提供テキスト:
• • •
「THE NORTH FACE エンデュランス ラン OSJ ハコネ 50K」 その3

第一関門の芦ノ湖展望公園で15分休む。ストレッチをしてアミノバリューを補給して*1スタート。アップダウンが繰り返されるがそこまできつくは無い。ただ下半身にはだいぶ疲労が溜まってきたようで、徐々に重くなってくる。この箱根旧街道に出るまでのトレイルも左手に時たま芦ノ湖が見えたり森の中を走ったりと景色が変わり気持ちがよい。山伏峠付近に12:30頃到着。ここで10分休憩。
途中登りもありながらも全体としては芦ノ湖へ向かって下っていく。ここあたりで、薬局で買っていたウィダーインゼリーとかいったゼリー飲食物が全然効かなくなってきたので、先述したパワージェルを始めて摂取。これが驚くほど効く。摂取して30分した頃から、ふくらはぎの疲労感が消えて足が動くようになった。下りも走り、登りもいいペースで歩いて進む。海ノ平には13:30に到着。

ここからは芦ノ湖湖畔へ降りて行き、エイドステーションを経由して9キロの砂利道を湖畔沿いに進む。この辺りに来て結構疲労が強く出てくる。でもまだ20キロ以上ある。
加えて砂利道の前に舗装路を走ったりと、堅い路面を走ったことで右ひざが徐々に痛み出す。
でも、とりあえずは前に進まなければということで進む。途中2回目のパワージェルを摂取して前に進む。平地でだらだらと続く9キロは精神的に長く感じる。


第2関門の芦ノ湖キャンプ場に着いたのが15:10。15分のストレッチをして進むが右ひざが痛い。15時を過ぎたのでライトチェックをして出発。
ここから今回のコースの最高到達点である神山へ向かってひたすら登り。


ここが今回のレースで一番きつかった。今回のレースでというよりもコレまで生きてきた中でもかなり上位に入るきつさだった。普段はあまり無いのだが、本気でくじけそうになる。途中全く歩けなくなり、2回ほどなんでもないところで休んだり。
もうこの段階になると他人のことが全然気にならなくなる。まさに自分との戦い。自分と同様か分からないが、各自が自分のペースで途中休んでいたりする。
• • •
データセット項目

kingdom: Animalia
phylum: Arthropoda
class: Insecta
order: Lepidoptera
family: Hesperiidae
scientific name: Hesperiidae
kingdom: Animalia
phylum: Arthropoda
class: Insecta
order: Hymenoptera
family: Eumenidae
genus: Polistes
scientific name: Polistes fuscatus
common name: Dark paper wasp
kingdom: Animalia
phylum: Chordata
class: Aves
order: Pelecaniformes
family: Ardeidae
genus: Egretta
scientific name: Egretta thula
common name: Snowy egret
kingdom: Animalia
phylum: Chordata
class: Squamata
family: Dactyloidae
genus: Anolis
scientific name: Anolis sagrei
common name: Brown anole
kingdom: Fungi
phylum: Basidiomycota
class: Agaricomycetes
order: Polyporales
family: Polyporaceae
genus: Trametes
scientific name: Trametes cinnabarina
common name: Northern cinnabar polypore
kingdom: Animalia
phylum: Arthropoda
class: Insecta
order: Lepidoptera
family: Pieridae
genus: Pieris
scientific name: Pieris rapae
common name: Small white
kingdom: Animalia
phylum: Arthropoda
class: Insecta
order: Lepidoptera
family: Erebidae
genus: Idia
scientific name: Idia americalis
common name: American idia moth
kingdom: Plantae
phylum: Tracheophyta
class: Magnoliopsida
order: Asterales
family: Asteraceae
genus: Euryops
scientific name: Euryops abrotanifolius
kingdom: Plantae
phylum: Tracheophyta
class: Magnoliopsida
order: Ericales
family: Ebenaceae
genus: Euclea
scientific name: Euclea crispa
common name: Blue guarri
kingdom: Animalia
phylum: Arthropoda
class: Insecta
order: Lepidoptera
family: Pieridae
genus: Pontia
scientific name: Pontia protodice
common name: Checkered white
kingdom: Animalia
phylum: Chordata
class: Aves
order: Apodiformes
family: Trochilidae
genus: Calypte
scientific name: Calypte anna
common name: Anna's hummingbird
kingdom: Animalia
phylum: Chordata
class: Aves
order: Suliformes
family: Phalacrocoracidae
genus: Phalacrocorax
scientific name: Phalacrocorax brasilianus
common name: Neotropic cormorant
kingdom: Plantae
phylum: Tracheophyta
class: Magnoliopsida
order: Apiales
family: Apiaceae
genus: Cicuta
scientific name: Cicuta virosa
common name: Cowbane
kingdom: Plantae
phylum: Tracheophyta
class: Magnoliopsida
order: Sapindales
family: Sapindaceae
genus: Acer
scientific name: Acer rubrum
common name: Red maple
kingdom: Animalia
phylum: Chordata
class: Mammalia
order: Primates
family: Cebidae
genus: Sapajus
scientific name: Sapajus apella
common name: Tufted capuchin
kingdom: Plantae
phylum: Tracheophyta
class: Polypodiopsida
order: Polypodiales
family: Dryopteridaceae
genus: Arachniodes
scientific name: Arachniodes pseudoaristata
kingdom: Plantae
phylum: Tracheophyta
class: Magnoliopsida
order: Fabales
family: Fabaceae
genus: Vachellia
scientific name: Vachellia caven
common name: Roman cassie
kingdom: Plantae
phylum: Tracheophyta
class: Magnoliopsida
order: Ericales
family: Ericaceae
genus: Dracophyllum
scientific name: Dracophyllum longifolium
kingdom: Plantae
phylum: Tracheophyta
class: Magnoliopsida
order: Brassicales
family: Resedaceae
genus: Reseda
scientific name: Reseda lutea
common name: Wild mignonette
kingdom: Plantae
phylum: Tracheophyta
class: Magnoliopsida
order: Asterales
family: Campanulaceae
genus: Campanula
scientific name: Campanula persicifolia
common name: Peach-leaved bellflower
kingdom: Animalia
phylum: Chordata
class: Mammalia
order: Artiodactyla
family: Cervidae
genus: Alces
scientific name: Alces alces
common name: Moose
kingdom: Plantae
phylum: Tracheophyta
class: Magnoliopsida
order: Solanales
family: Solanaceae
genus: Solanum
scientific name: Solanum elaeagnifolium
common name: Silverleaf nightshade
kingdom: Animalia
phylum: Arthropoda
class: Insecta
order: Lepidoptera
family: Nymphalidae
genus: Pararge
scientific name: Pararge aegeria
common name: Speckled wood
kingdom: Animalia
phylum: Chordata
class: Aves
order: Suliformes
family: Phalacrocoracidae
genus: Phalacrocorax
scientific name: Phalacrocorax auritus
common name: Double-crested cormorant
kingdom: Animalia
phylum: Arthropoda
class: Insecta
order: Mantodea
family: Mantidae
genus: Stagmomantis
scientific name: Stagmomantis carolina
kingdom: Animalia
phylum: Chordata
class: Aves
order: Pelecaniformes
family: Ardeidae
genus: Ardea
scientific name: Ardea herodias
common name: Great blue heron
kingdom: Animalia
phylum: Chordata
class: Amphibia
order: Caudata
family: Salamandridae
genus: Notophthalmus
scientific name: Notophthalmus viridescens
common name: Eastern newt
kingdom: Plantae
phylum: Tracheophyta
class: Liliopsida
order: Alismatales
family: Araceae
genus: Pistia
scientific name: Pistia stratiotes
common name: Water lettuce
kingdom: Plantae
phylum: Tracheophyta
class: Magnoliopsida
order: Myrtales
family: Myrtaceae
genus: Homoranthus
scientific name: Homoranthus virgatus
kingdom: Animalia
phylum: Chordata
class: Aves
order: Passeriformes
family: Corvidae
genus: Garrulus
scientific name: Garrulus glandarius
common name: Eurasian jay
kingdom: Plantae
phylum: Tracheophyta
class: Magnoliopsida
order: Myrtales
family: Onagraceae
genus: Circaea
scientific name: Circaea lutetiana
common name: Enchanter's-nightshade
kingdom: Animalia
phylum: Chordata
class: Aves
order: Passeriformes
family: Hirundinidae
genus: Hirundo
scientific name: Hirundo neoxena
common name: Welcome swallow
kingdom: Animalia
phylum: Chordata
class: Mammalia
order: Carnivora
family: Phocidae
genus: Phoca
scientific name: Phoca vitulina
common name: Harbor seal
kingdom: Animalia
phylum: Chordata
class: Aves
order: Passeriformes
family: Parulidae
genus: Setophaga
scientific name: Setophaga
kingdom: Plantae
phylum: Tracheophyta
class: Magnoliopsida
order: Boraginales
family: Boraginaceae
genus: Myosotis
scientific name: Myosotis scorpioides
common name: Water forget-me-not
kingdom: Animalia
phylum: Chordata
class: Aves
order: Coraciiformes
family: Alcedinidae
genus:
• • •
課題:
A - このレース記では、第2関門の芦ノ湖キャンプ場に着いたのは何時ですか。
B - 上のデータセットの行から、"common name: Red maple"を含む行で始まり"genus: Arachniodes"を含む行で終わる部分をそのまま書き写してください。

各課題の解答:
A - 15:10です。

B -
common name: Red maple
kingdom: Animalia
phylum: Chordata
class: Mammalia
order: Primates
family: Cebidae
genus: Sapajus
scientific name: Sapajus apella
common name: Tufted capuchin
kingdom: Plantae
phylum: Tracheophyta
class: Polypodiopsida
order: Polypodiales
family: Dryopteridaceae
genus: Arachniodes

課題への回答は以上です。